Want och, al is het niet mogelijk de genade weder geheel te verliezen, die God in Zijn volk verheerlijkte, tot de oefening van de geschonken genade zijn Gods kinderen geheel afhankelijk van de bediening des Heiligen Geestes. Dat volk kan in eigen kracht, met bidden niet aannemen, niet gelooven! De Heere laat Zich een ellendig en arm volk over. Zonder Mij, zegt Christus, kunt gij niets doen. Hoe duidelijk komt dat uit, ook in Zacharia!
Mijn Heere! (zoo vraagt de profeet) wat zijn deze?” Zacharia begeert onderrichting van een engel, die aan zijn zijde is gesteld om hem de verborgenheden op te klaren. Met al het licht, dat de profeet heeft, kan hij zich niet helpen. Bij vernieuwing moet het licht hem opgaan. Zoo is het met al Gods volk. Het heeft telkens weer de opening des Heeren noodig. O, dat wij ons meer als arm en ellendig en onwetend mochten gedragen. Wij berooven onze ziel zeer vele leeringen en vertroostingen, doordat wij teveel bij eigen licht en weten wandelen. Maar indien de Heere ons verwaardigt Hem recht te benoodigen, Hij zal ons niet verlegen laten.

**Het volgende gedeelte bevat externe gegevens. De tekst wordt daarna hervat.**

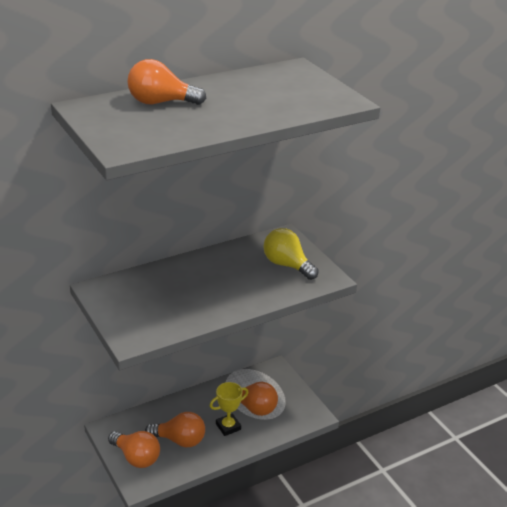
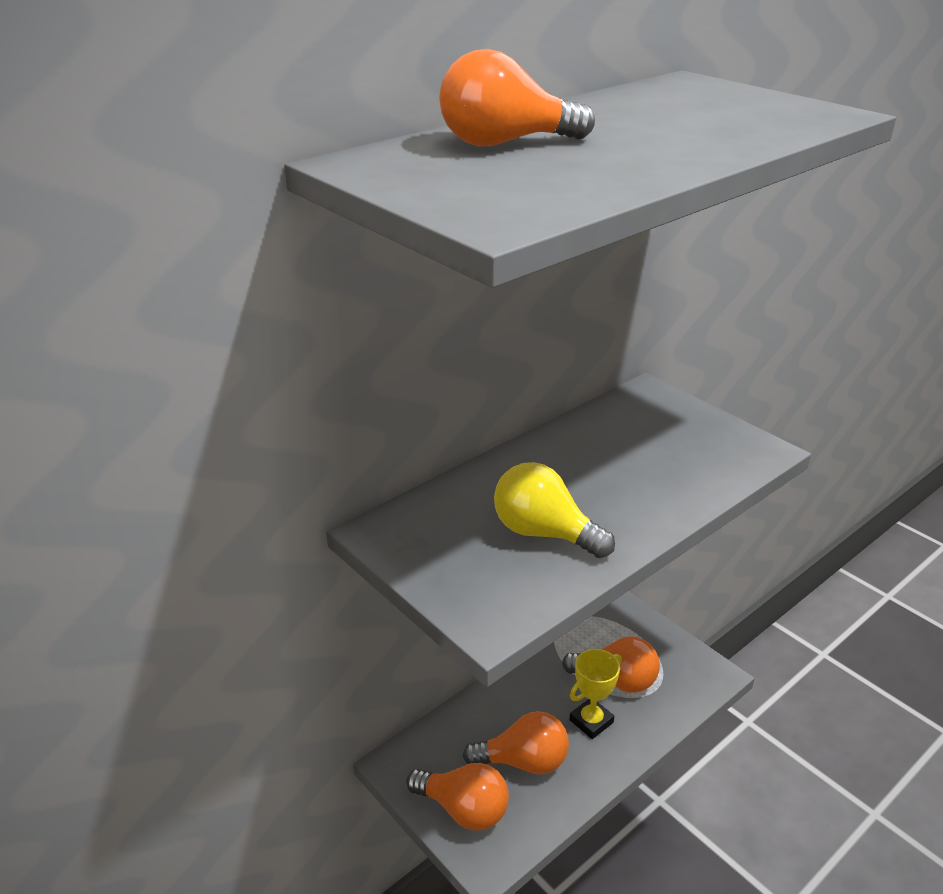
camera: 10 degrees left, 0 degrees up
yellow light bulb [264,228,319,280] -> yellow light bulb moved to [494,462,615,558]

De engel antwoordt Zacharia: „Ik zal u toonen, wat deze zijn.” Toen antwoordde de man, die tusschen de mirten stond, (dat is de aanvoerder van het paardenheir) en zeide: „Deze zijn het, die de Heere uitgezonden heeft om het land te doorwandelen.” Het land, dat deze hemelboden doorwandeld hebben, is niet alleen Kanaän, maar ook de landen der heidenen. Op hun snelle paarden zijn zij door het geheeïe Oosterland doorgetrokken. En daarvan hebben zij verslag uitgebracht aan den Engel des Heeren, Die tusschen de mirten stond. Deze Engel is wel te onderscheiden van den geschapen engel, die Zacharia antwoordde en van den man op het roode paard gezeten. Hij is de ongeschapen Engel, de Middelaar, Gods eigen en natuurlijke Zoon. Menigmaal wordt Hij in de Schrift de Engel des Heeren genoemd, omdat Hij is Gods Gezant en Bode, gezonden tot heil van de uitverkoornen. Deze Engel des Heeren is de Engel des Verbonds, Die het volk voorging in de woestijn, uit Wiens hand Israël de Wet ontving op Sinaï; Die verschenen is aan Jozua als de Vorst van het heir des hemels. Hij staat tusschen de mirten in de diepte. O, wonder Zijner onveranderlijke trouw! In de diepste ellende heeft Hij Zijn volk niet vergeten, noch verlaten. Hij trekt Zich het droevig lot van Zijn volk aan. Hij is in het midden van hen. Het moge zijn, dat de vijand een weinig tijds de overhand gehad heeft, de Heere laat Zijn volk niet los. O, volk, dat uw harte leve. De Heere blijft onveranderlijk in Zijne liefde tot Zijn volk. En dat wil Hij toonen. Hij is in het midden van de mirten. Zijn boden rijden de wereld door en geven Hem rekenschap. Hij stelt Zich in de bresse voor de Zijnen. O, luister toch.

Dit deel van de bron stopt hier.